Monitoring moisture movements in building materials using X-ray attenuation: Influence of beam-hardening of polychromatic X-ray photon beams

X-ray attenuation measurements are commonly used as a non-destructive method to monitor internal concentration changes of moisture (i.e., moisture content) and other chemical compounds in porous building materials. The technique provides direct measurements of moisture content changes through analysis with a composite model consisting of a dry porous material and a thickness of water equivalent to the moisture content of the material. The current formulation of this composite model relies on certain assumptions, including a monochromatic X-ray photon beam source (i.e., X-ray photons of a single, consistent energy) and that interactions between the X-ray photons and the materials (water and porous material) are independent. However, X-ray sources typically used by researchers in this field of study produce X-ray photon beams over a spectrum of energy levels, or polychromatic X-ray photons. Implications of this inconsistency are introduced and discussed. This paper presents both an overview of fundamental descriptions of the X-ray attenuation measurement technique and results from a parametric experimental study of various porous construction materials, including calcium silicate board, aerated autoclaved concrete, clay brick, cementitious materials, and wood.
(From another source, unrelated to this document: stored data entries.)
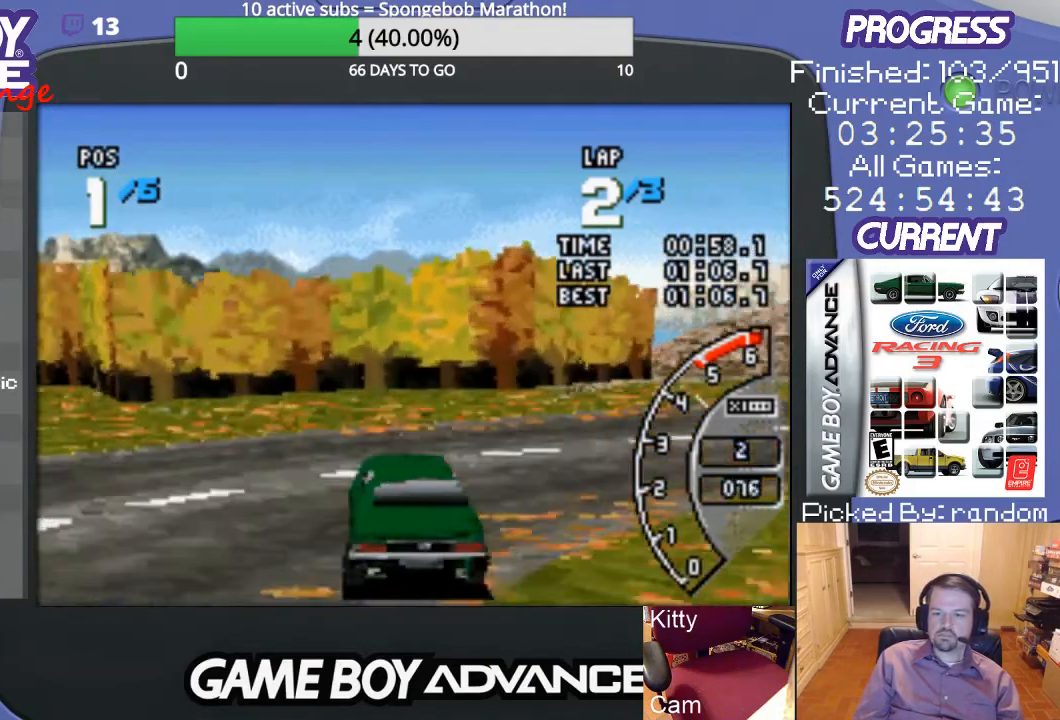
{"buttons": ["A", "DPAD_RIGHT"], "events": [[333, "A", "up"], [433, "A", "down"]]}
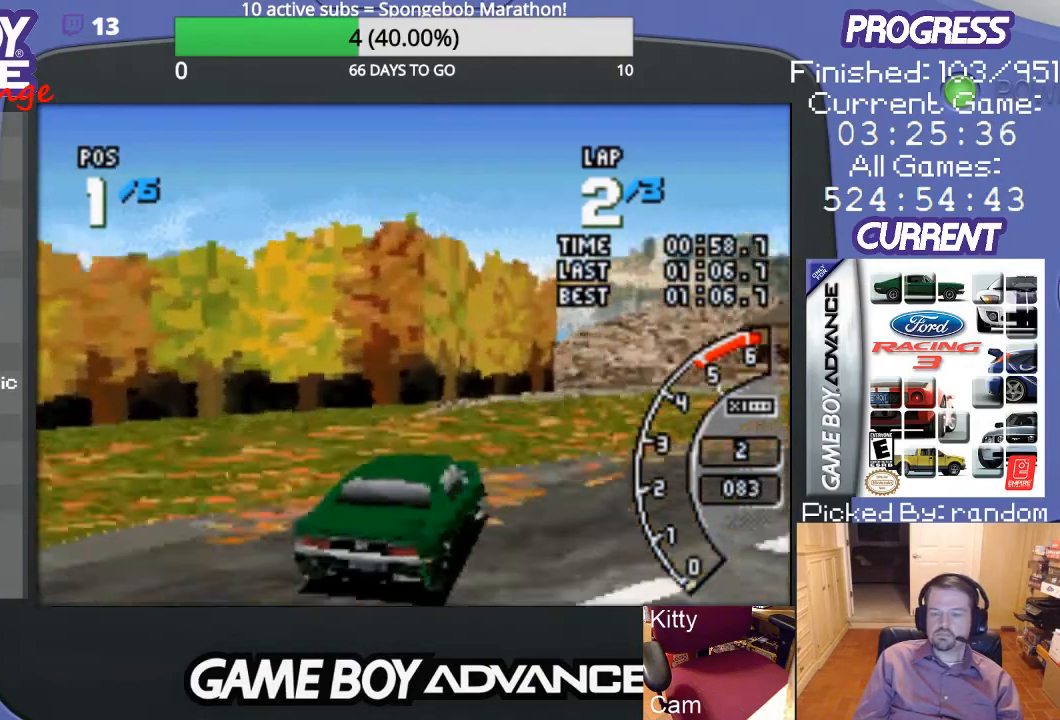
{"buttons": ["A", "DPAD_UP", "DPAD_RIGHT"], "events": [[467, "DPAD_UP", "down"]]}
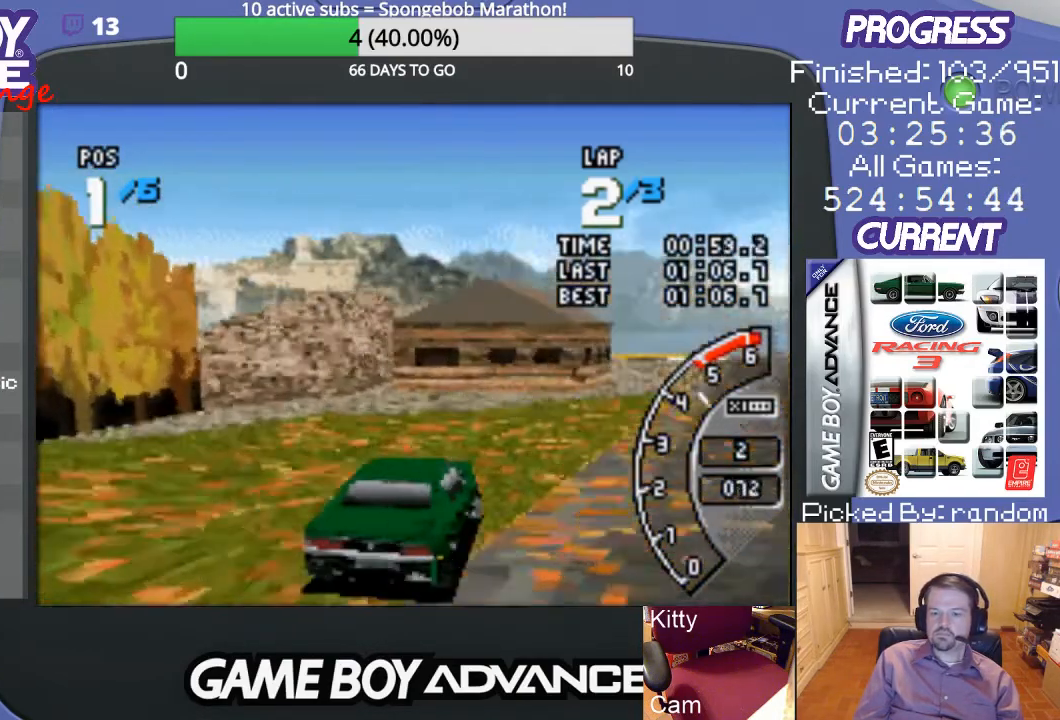
{"buttons": ["A"], "events": [[33, "DPAD_UP", "up"], [67, "DPAD_RIGHT", "up"]]}
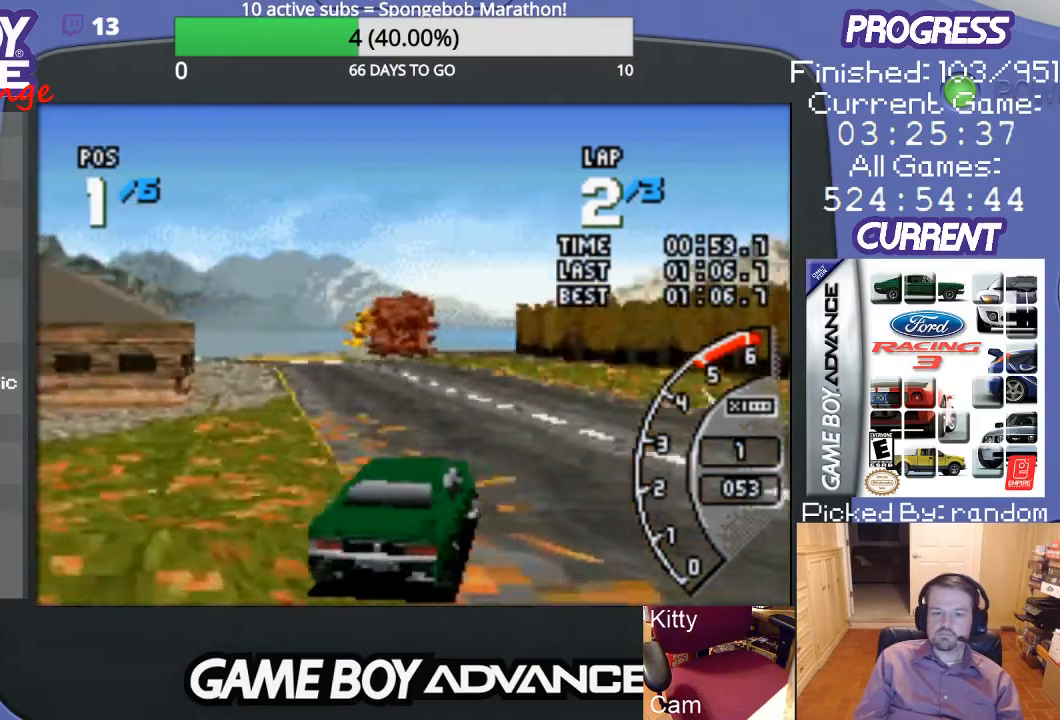
{"buttons": ["A", "DPAD_LEFT"], "events": [[167, "DPAD_LEFT", "down"]]}
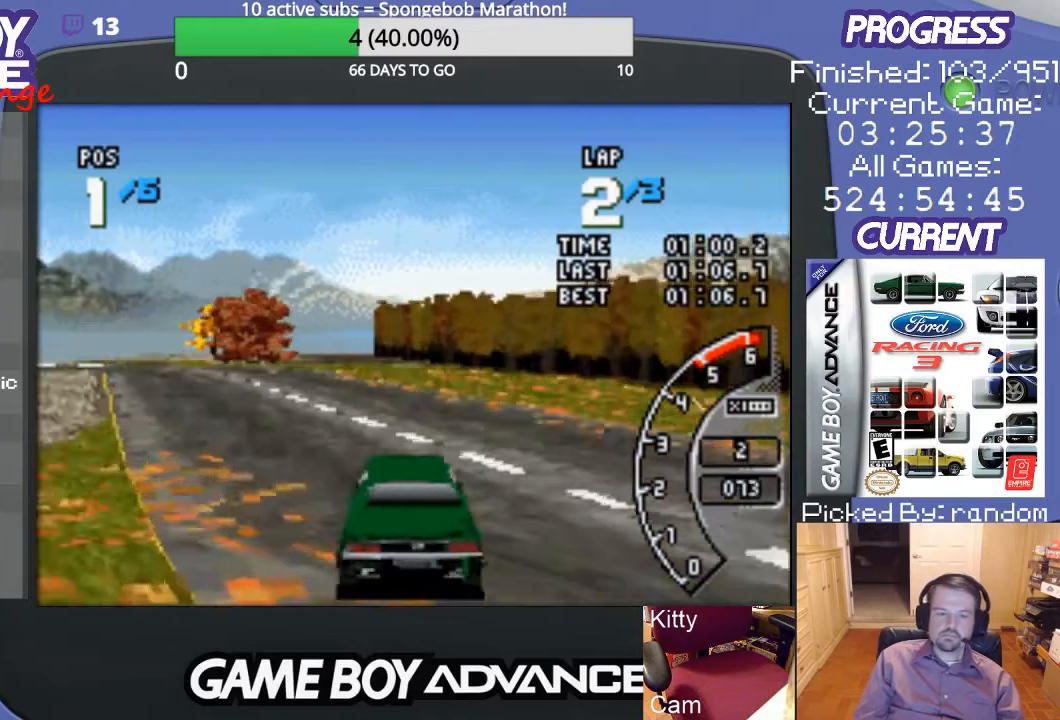
{"buttons": ["A"], "events": [[100, "DPAD_LEFT", "up"]]}
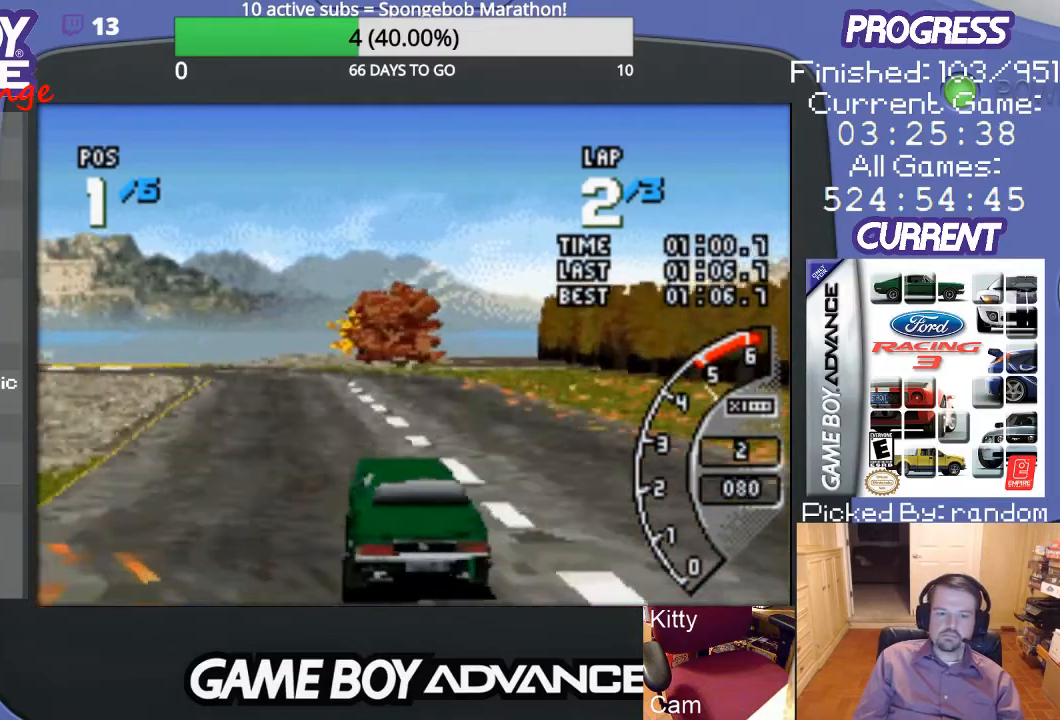
{"buttons": ["A"], "events": [[167, "DPAD_LEFT", "down"], [300, "DPAD_LEFT", "up"]]}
Results from the parametric investigation indicate the attenuation coefficient of water is dependent on the type and thickness of the porous material.

► The controlling physics of the X-ray attenuation technique are reviewed.
► A composite model is used to assess moisture content changes in porous materials.
► Typical model assumptions are reviewed and impacts are investigated.
► Results indicate porous material thickness affects water’s attenuation coefficient.
► Results may be off by up to 25% if wrong attenuation coefficient of water is used.